There is a profound question at the heart of this week’s cover story by correspondent Kristen Chick and staff writer Sara Miller Llana: What kinds of violence are we willing to accept as a society?

Interestingly, Kristen and Sara’s story is not about guns or gangs or domestic abuse. It is about speech. It is about a German law that, most everyone agrees, addresses a real need yet no one really likes. After all, how do you rein in hateful speech online without overbalancing into censorship? That is Germany’s challenge.

But Germany’s challenge echoes worldwide. This issue is rippling through universities in the United States today. Many students see free speech as less sacrosanct than an individual’s right not to feel attacked or belittled. To older generations, this development is alarming. “Liberal snowflakes” are seen as careening recklessly down the slippery slope of thought police, censorship, and left-wing proto-fascism. Just look at Kristen and Sara’s story. Perhaps the greatest concern about Germany’s law is that it is creating cover for authoritarian regimes to restrict free speech in similar ways. That threat is not to be taken lightly. Free speech is essential to open societies built on individual liberties.

Yet there is a different view, too. What is often lost in the discussion about free speech on college campuses or in a more-restrictive country like Germany is the deeper shift in thought behind such moves. In his book “Enlightenment Now,” Harvard University cognitive psychologist Steven Pinker goes to extraordinary lengths to document the world’s progress against all forms of violence during the past two centuries. To emphasize his point, he notes that many societies are taking action against forms of violence that weren’t even seen as violence decades ago.

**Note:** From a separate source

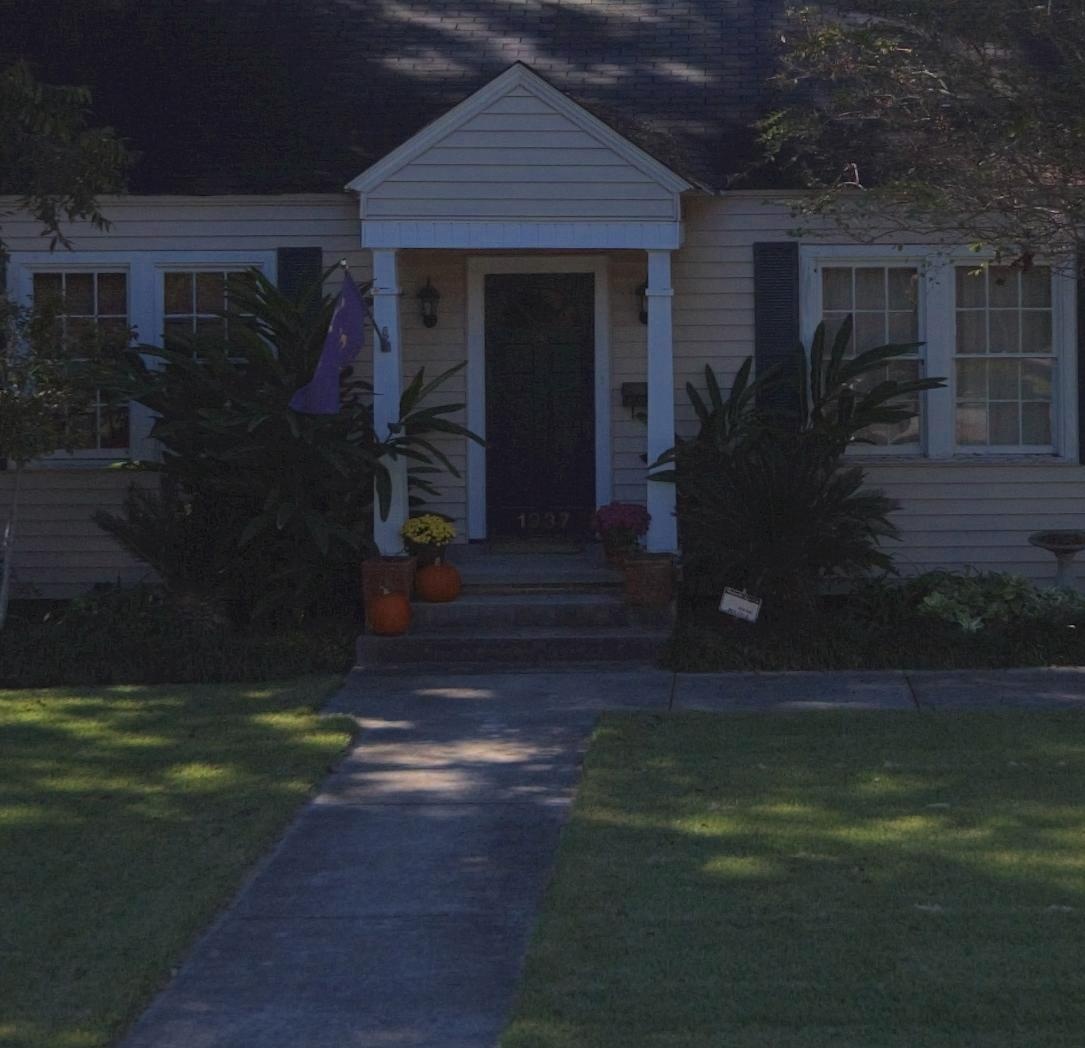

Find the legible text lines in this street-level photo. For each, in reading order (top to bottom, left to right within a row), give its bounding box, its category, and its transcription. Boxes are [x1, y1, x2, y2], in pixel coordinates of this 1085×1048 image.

“When I grew up, bullying was considered a natural part of boyhood,” he writes. “It would have strained belief to think that someday the president of the United States would deliver a speech about its evils, as President Obama did in 2011. As we care about more of humanity, we’re apt to mistake the harms around us for signs of how low the world has sunk rather than how high our standards have risen.”

The youth of today are clearly attempting to define hateful speech as violence. And Germany has ample evidence to prove the danger of unchecked hate speech. Self-government
is a core human right, but personal liberty has always demanded compromise. No one would argue for the right to murder someone else, though it infringes on personal liberty. The question is always: What does a society agree are the necessary limitations on personal liberty to best protect everyone’s liberties?

That standard evolves as societies evolve. Germany’s law and the conversations on college campuses are evidence of that evolution. Current efforts may well need significant recalibration. But there is also every reason to believe that they are about the elevating desire to make hate and violence unacceptable in whatever guise they take.